How Are Aides Trained Today?
I would like to sit in on a nurse aide training session to see what they are being taught today. Since aides are no longer being trained here, I know little. I have asked questions of new aides but many go unanswered. When aides were trained here, trainees had the opportunity to work daily with the residents. I always thought that was a good way for them to decide if they would like the job. It also gave trainees the opportunity to get familiar with us residents before they were hired. Back then, I offered to be part of the class here. Since I wanted more exercises, nurse aide trainees did range of motion exercises on me which turned out to be a win-win situation for the facility and me.

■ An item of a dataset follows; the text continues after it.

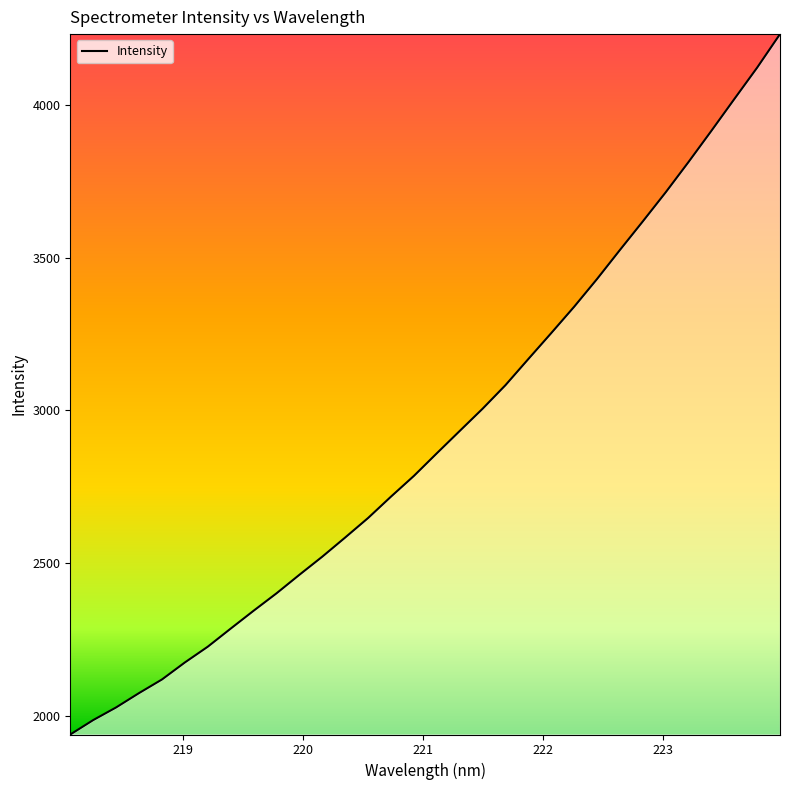

What is the difference between the maximum and minimum values?

2292.6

I have trained aides to for my personal care since the 70s. Training aides was one of my jobs when I was employed. When I set up my training program, I was going to go with my gut and type up some pertinent points and descriptions. Then I was told that a state university had an attendant training guide for students employed to care for disabled students. Since it highlighted personal care, I used parts of it. Since I wanted to know how my students would react in different situations, I observed them during class and asked questions.

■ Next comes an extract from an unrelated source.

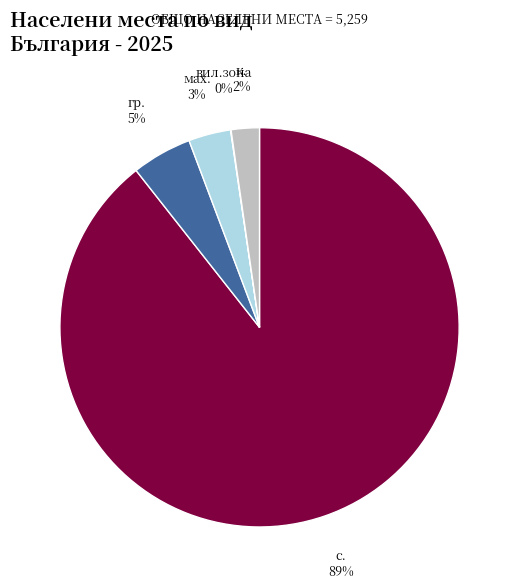

Which has a higher value, мах. or с.?

с.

My training regimen featured my common sense based training features. One was related to my own personal experience. I experienced frustration when aides left my presence without telling me where they were going. I felt it was only common courtesy for an aide to tell an employer where he or she was going when they left the room. So I suggested that aides tell when they were going to another room, or outside for a break. One of my students said that was the part of my class that made the biggest impression. She realized that a caregiver leaving without a word would cause the person they cared for needless anxiety. She told me later on that her employers were pleased that she kept them up to date on her whereabouts.
I have found that some people are easier to train as aides. Those who are very perceptive do not need to be drilled. But I wonder if nurses’ aide trainers now have realized that some of their trainees do not possess the social skills that most of us learned growing up. With single-parent families and families with two working parents, it is probably more difficult to teach social skills. Also acceptable social behavior has to be taught at home and reinforced in the schools.
Some younger nurses’ aides have not learned these social skills. Today we live in a casual society where we are not required to dress appropriately for very many of life’s events. Schools do not usually have dress codes. Years ago, aides were required to wear specific uniforms usually pressed to perfection. Like nurses, their hair had to be off their collar and their nails had to be kept short. Today’s rules are not nearly as stringent, or aides reject them soon after training. The common sense rule of a clean and relatively wrinkle free uniform is important. Many aides have nails that are too long. Artificial nails are fine if they are kept at an active or sport length.
A recent article stated that most young people would benefit from reading a Miss Manners’ book. That same idea would be helpful for nurses’ aide trainees. Knowing etiquette and using proper manners make life easier. It is never too late to learn what is proper in order to feel comfortable in most situations.
Frequent hands on training with residents helps aide trainees feel comfortable sooner. A vocational school may do training on a larger scale, but a smaller class with up close and personal work with residents could be quite beneficial.
Aide training should include how to address residents. An article on the New York Times blog “The New Old Age” reflects my thought that the terms ‘honey, sweetie, and other diminutive speech’ are not necessarily welcomed by residents. Some might be offended. Residents could be asked what they prefer to be called. Personally, I would rather be called by my name.
After training, nurses’ aides need reinforcement at work including coping tips and someone to talk to when they encounter frustrations. Someday a better team approach to care will assist aides to work smarter. When all staff answered call lights here, I felt calmer and secure knowing my light would be answered sooner. Many times I did not need an aide to assist me. A willing staff member could adjust my paper or move my keyboard and allow me to get back to work. Sometimes all we need is better communication between all staff to make the job easier for particular staff. Since aides are the work horses of long-term care, any assistance other staff can give will increase an aide’s job performance each day.